━━ Exercise data ━━

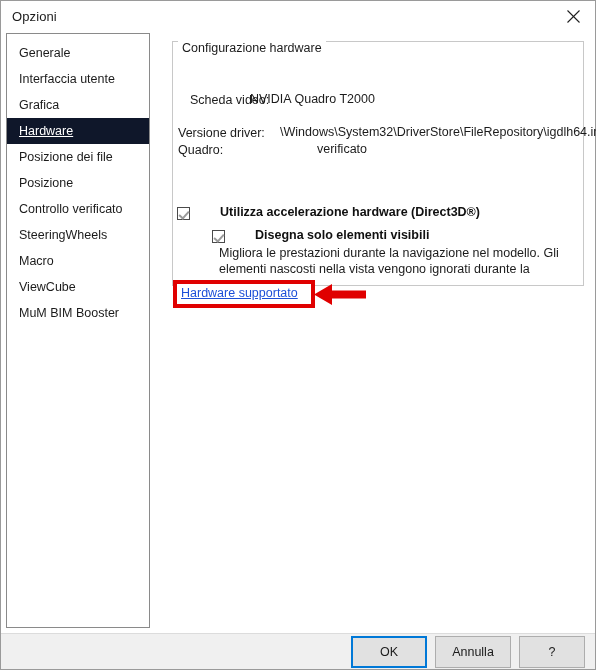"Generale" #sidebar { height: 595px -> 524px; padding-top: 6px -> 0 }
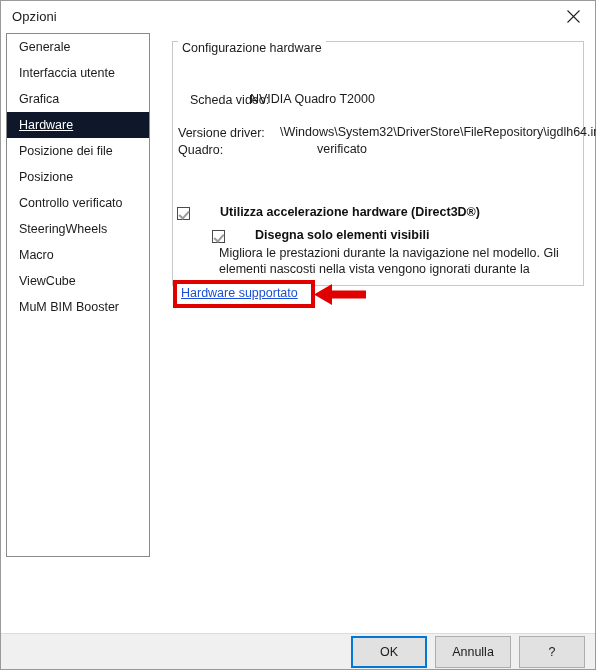"Disattivare l'accelerazione hardware" div { html: none -> <div>Disattivare l'accelerazione hardware solo se si verificano problemi relativi alle immagini o se la scheda video non è compatibile.</div> }
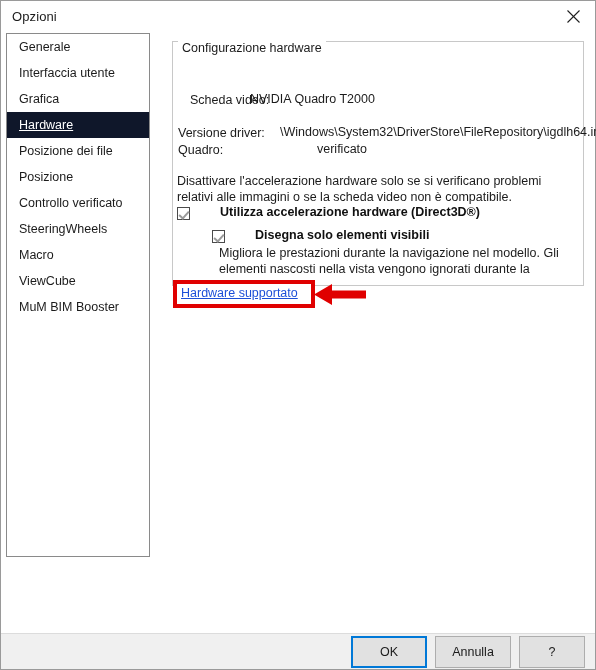"Utilizza accelerazione hardware" .cb-row { gap: 24px -> none }
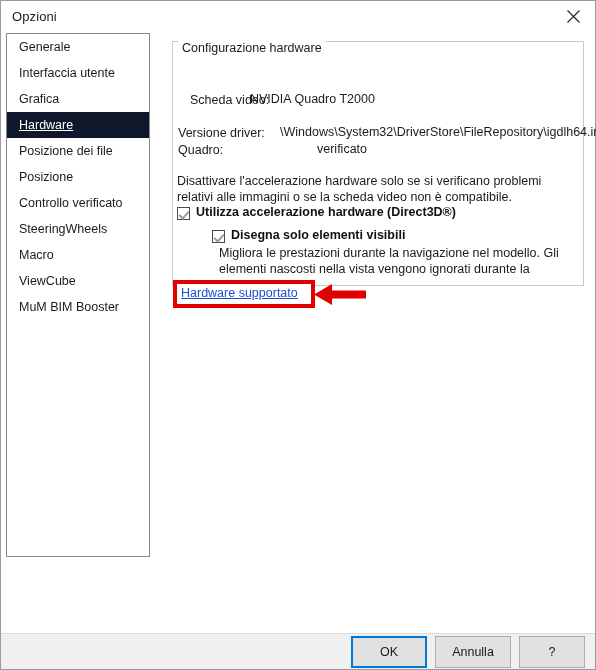"OK" .btn { font-family: Liberation Sans, sans-serif -> Liberation Serif, serif; height: 32px -> 24px }
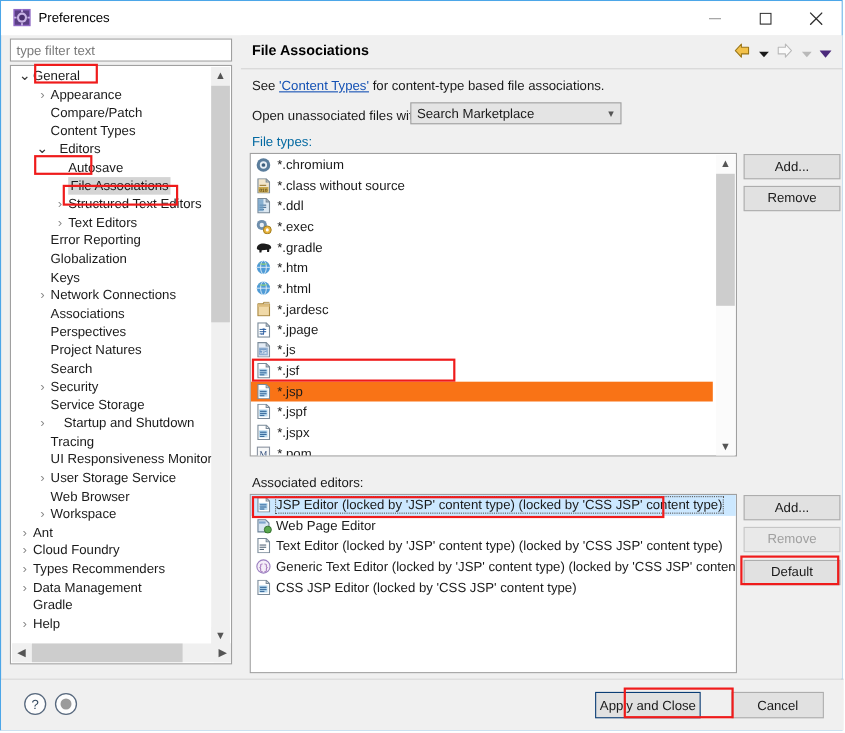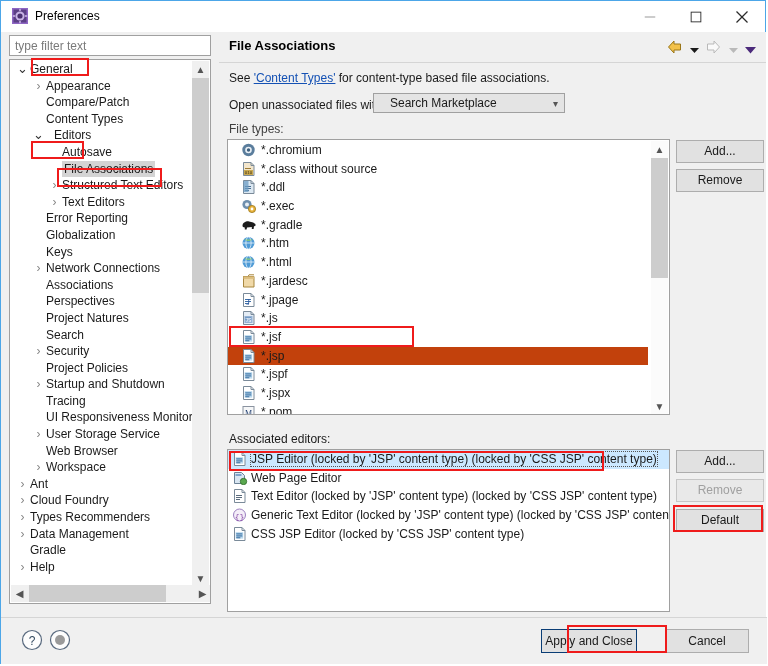"Search Marketplace" #combo { padding: 2px 16px -> 2px 5px }
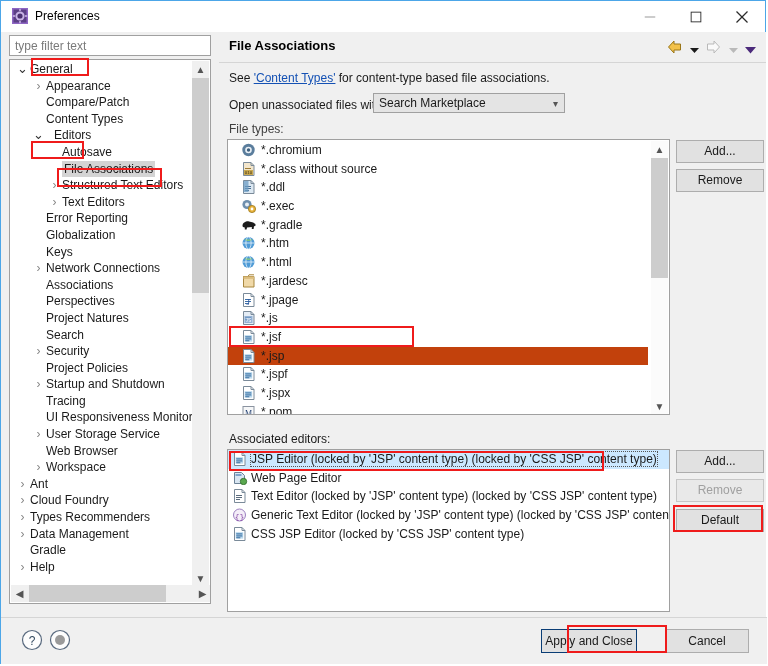"File types:" #filetypes-label { color: #404040 -> #0369a1 }
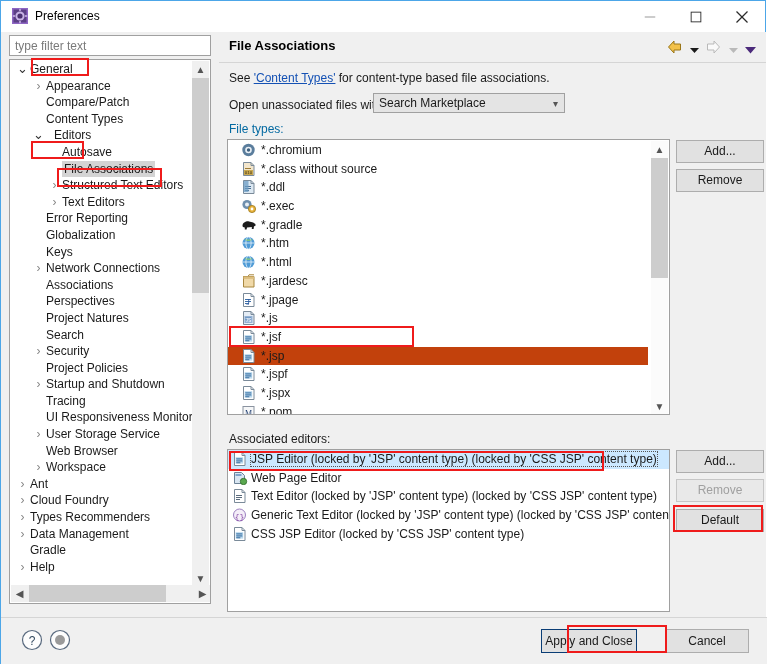"*.chromium" .fitem { padding-left: 13px -> 4px }
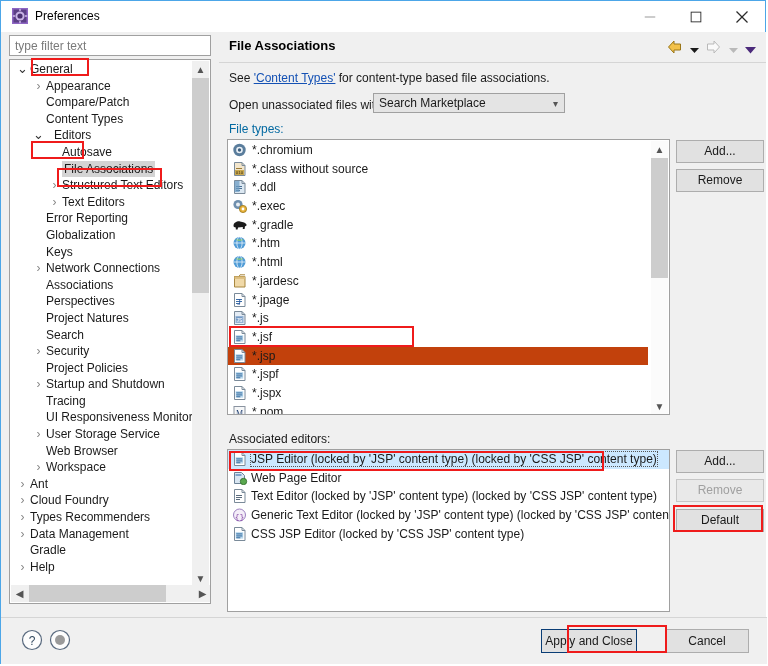"*.jsp" .fitem.sel { background: #c2410c -> #f97316 }
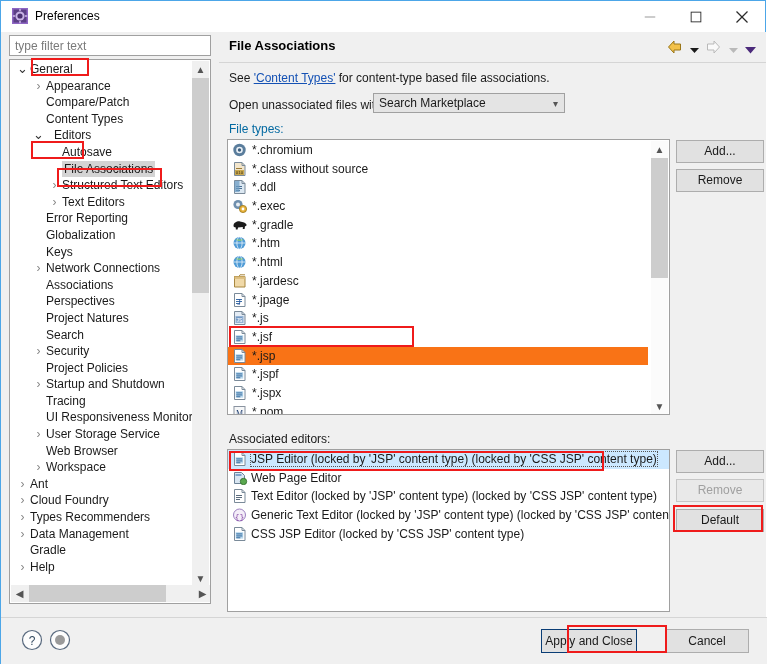"Project Policies" span.tlabel { text: Project Policies -> Service Storage }
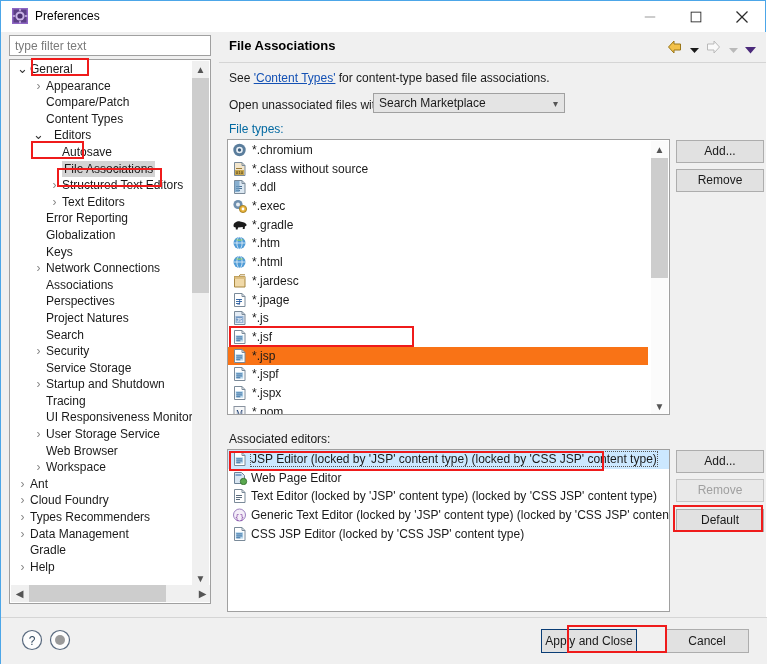"Startup and Shutdown" span.tlabel { left: 36px -> 48px }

━━━

The problem> Transcribe the records above exactly, without images.

Solution below>
"Generale" #sidebar { height: 595px -> 524px; padding-top: 6px -> 0 }
"Disattivare l'accelerazione hardware" div { html: none -> <div>Disattivare l'accelerazione hardware solo se si verificano problemi relativi alle immagini o se la scheda video non è compatibile.</div> }
"Utilizza accelerazione hardware" .cb-row { gap: 24px -> none }
"OK" .btn { font-family: Liberation Sans, sans-serif -> Liberation Serif, serif; height: 32px -> 24px }
"Search Marketplace" #combo { padding: 2px 16px -> 2px 5px }
"File types:" #filetypes-label { color: #404040 -> #0369a1 }
"*.chromium" .fitem { padding-left: 13px -> 4px }
"*.jsp" .fitem.sel { background: #c2410c -> #f97316 }
"Project Policies" span.tlabel { text: Project Policies -> Service Storage }
"Startup and Shutdown" span.tlabel { left: 36px -> 48px }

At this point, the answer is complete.